By Mikhail Karadimov March 18th, 2014
300: Rise of an Empire
dir. by Noam Murro
The only thing I can say with full certainty about 300: Rise of an Empire is that Hollywood’s chain of Gold’s Gyms must’ve enjoyed a sudden and serious spike in membership registration due to this flick. Lot of beefy men with beefy abs strutting their stuff and flexing their muscles on screen. I wonder how many crunches the film’s director, Noam Murro, made his actors do in between takes. There must’ve been a requirement.
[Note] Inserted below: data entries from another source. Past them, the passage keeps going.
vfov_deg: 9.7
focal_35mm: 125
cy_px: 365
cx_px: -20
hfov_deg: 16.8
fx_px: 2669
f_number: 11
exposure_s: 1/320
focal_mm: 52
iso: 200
If you’ve seen the first 300 movie—a bloody, humorless mess of slow-motion carnage—then you know what to expect with this one: angry men roam about the lands—in this case, seas—looking for people to slice in half. Empires threaten each other because—well, because papa Xerxes was speared through the gut by some scantly-clad man with, like, a billion abs, and so Xerxes (Rodrigo Santoro), as an act of retribution, journeys out to some golden pool of rejuvenation to drain himself free of all good and replace it with a heavy dose of evil and androgynous flair, all of which is meant to amplify his testosterone levels to a thousand and rouse his loins for blood-letting mayhem. Battles are waged on land, on sea, in boudoirs as people are chopped up, minced up, and served for our viewing hunger. The blood is thicker, redder, and all the more cartoonish for it.
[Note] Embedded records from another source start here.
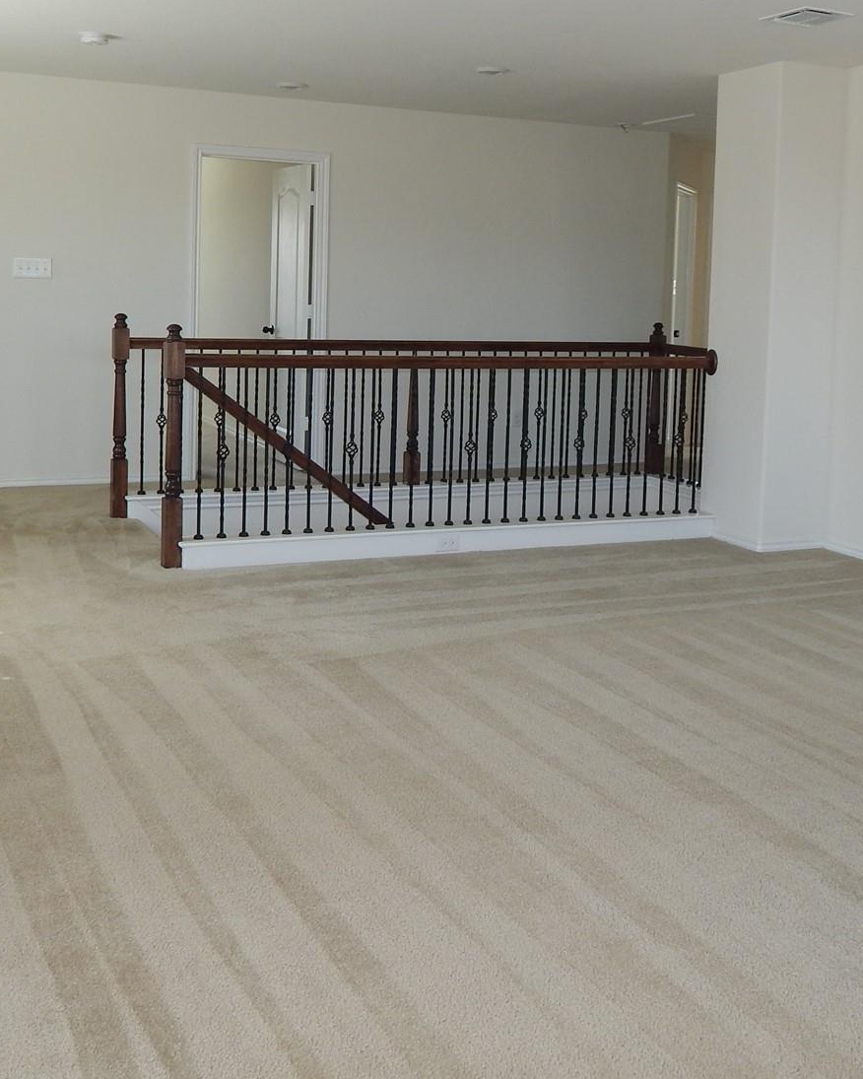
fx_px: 1341
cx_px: 481
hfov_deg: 35.6
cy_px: 376
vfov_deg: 43.3
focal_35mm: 42
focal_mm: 4
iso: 125
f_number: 3
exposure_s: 1/50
The performances clunk about like wooden figurines—full of sound and fury, signifying a whole lot of nothing. I never thought an actor would seriously consider ceaseless yelling as the sole conveyance of war and gravitas. The performances are so stilted that there’s a moment in the film when it flashes back to a shot of Gerard Butler as Leonidas—a close up of a small, sideways smile, a nod of his head, and a mix of confidence and inherent human weakness—that I realized: man…I really miss Gerard Butler. The man has some serious chops, especially when juxtaposed to this cavalcade of lunkheads.
Like the first film, the battle sequences hammer on too long, and the dialogue scenes slog insipidly slow. The characters never discuss anything of value other than honor and fear. Every so often, the Grecian men shrink with fear only to be bolstered by the obligatory guttural-grunted speeches of an actor lacking conviction (but no worries, he has a super-inflatable diaphragm to compensate)—words about fear and overcoming fear and how fear blah, blah, blahs. They battle, recuperate, speechify, and die. The movie cycles through the motions, punctuating each cycle with a mound of heads and limbs. The film eventually perks up with one of its more unusual and legitimately visceral scenes when Artemisia (Eva Green), a spurned Grecian warrior seeking to destroy all of Greece for raping and killing her family, wages a kinky battle of sex against Themistocles (a lifeless Sullivan Stapleton) on her commander’s ship; a la the supernatural bang-around actress Eva Green shared with Johnny Depp in Dark Shadows. Green (Casino Royale, Dark Shadows) plays Artemisia with devious relish. Green excels at imbuing her films with a sexually-charged sense of carnage that only a Frenchie like her could pull off. Consequently, she has the bad fortune of always being the sole source of excellence in what are often considered terrible movies. She needs to have a serious sit-down with her agent and talk about setting the bar a little higher.
The film isn’t nearly as good as its predecessor, which at least had the wherewithal to break up its monotony of violence with strange little details like the hunchback; Leonidas’s stripper oracle; Xerxes’s opium-smoking, donkey-headed crony. Zack Snyder’s outing—as mind-numbingly boring as it was—at least went for it—whatever it may be—with reckless abandon. This sequel, however, plays declawed. Full of gushy, red blood and swinging sharp instruments, it’s a film that’s ultimately weakened by that Hollywood necessity to recreate success without fully understanding what it was that was so successful to begin with.
Oh Zack Snyder! It looks like we needed you after all…. What a shame. Never thought I’d lament the man’s absence.